Dumbledore ergueu-se, e eu vi que de novo segurava um frasquinho de cristal em que revolvia uma lembrança perolada.
— Tive muita sorte em recolher esta —Disse, despejando a massa refulgente na Penseira — Vocês entenderão a razão quando a tiver vivenciado. Vamos?
Eu e Harry nos aproximamos da bacia de pedra e como sempre, fui a primeira a me inclinar obedientemente até meu rosto afundar na superfície da lembrança; tive a conhecida sensação de cair no vácuo, e em seguida aterrissei em um piso de pedra suja envolto em quase total escuridão.

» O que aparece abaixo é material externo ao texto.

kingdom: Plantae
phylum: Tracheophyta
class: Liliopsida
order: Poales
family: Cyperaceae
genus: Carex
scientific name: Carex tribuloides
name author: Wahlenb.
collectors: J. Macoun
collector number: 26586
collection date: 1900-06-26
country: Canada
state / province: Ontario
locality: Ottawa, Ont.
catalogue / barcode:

Precisei de vários segundos para reconhecer o lugar, tempo que levou para Harry e Dumbledore aterrissarem ao meu lado. A casa dos Gaunt agora estava indescritivelmente mais imunda do que qualquer lugar que eu já vi. O teto estava coalhado de teias de aranha, o chão coberto por uma camada de sujeira; havia comida mofada e podre sobre a mesa, em meio a várias panelas com crostas. A única luz vinha de uma vela derretida, colocada aos pés de um homem com cabelos e barba tão crescidos que eu não conseguia distinguir nem olhos nem boca. Ele estava largado em uma poltrona junto à lareira, e cheguei a me perguntar por um momento se ele estaria morto. Ouvi, então, uma forte batida na porta e o homem despertou instantaneamente, empunhando uma varinha na mão direita e uma faca curta na esquerda.
A porta se entreabriu, rangendo. Na soleira, segurando um lampião antiquado, encontrava-se um garoto, alto, pálido, os cabelos muito escuros, mas caramba, que bonito. Me boquiabri totalmente olhando para aquela visão do paraíso, meio com um lado das trevas.
— Caramba, ele é um gato! — Acabei deixando escapar
— Fecha a boca, maluca! É o Voldemort! — Mandou Harry me dando uma cotovelada e me fazendo corar
Levei minhas mãos a boca, meio nervosa e continuei olhando a cena do Voldemort jovem e horripilantemente gato. O olhar dele percorreu lentamente o casebre e deparou com o homem na poltrona. Por alguns segundos eles se encararam, então o homem se pôs de pé com dificuldade, as muitas garrafas a seus pés tombaram e retiniram no chão.
— VOCÊ! — Berrou ele — VOCÊ!
E ele se arremessou ebriamente contra Riddle, a varinha e a faca erguidas.
— Pare.
Riddle falou, logo reconheci que em linguagem de cobra. O homem derrapou e bateu na mesa, lançando as panelas emboloradas no chão, onde caíram com estrépito. Ele encarou Riddle. Fez-se um longo silêncio enquanto se estudavam. O homem perguntou:
— Você sabe falar?
— Sei falar — Respondeu Riddle. Ele entrou na sala permitindo que a porta se fechasse às suas costas
Eu não pude deixar de sentir uma admiração mesclada de ressentimento pelo completo destemor de Voldemort. Seu rosto expressava apenas desagrado e, talvez, desapontamento.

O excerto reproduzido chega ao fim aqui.